1. Golouh, R., Vuzevski, V., Bracko, M. et al: Synovial sarcoma: a clinicopathological study of 36 cases. J Surg Oncol 45: 20-28, 1990.

2. Majeste, R.M. & Beckman, E.N.: Synovial sarcoma with an overwhelming epitelial component. Cancer 6l: 2527-2531, 1988.

3. Mullen, J.R. & Zagars, G.K.: Synovial sarcoma outcome following conservation surgery and radiotherapy. Radiother Oncol 33: 23-30, 1994.

4. Rooser, B., Willen, H., Hugoson, A. & Rydholm, A.: Prognostic factors in synovial sarcoma. Cancer 63: 2182-2185, 1989.

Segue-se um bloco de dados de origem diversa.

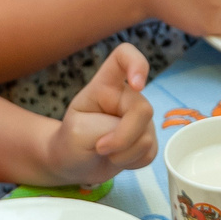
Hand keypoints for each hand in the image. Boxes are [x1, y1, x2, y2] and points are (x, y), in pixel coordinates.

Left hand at [46, 44, 156, 183]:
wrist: (72, 164)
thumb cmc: (71, 141)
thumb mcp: (78, 132)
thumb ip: (107, 129)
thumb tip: (135, 138)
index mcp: (105, 85)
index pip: (124, 56)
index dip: (137, 64)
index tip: (137, 85)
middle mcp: (126, 97)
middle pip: (143, 110)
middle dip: (123, 138)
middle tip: (100, 148)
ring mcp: (138, 118)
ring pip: (147, 137)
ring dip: (124, 154)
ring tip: (103, 152)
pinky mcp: (146, 138)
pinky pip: (150, 152)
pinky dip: (132, 162)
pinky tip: (116, 158)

5. Singer, S., Baldini, E.H., Demetri, G.D. et al: Synovial sarcoma: prognostic significance of tumor size, margin of resection, and mitotic activity for survival. J Clin Oncol 14: 1201-1208, 1996.

6. Sinke, R.J., Leeuw, B., Janssen, H.A.P. et al: Localization of X chromosome short arm markers relative to synovial sarcoma. Hum Genet 92: 305-308, 1993.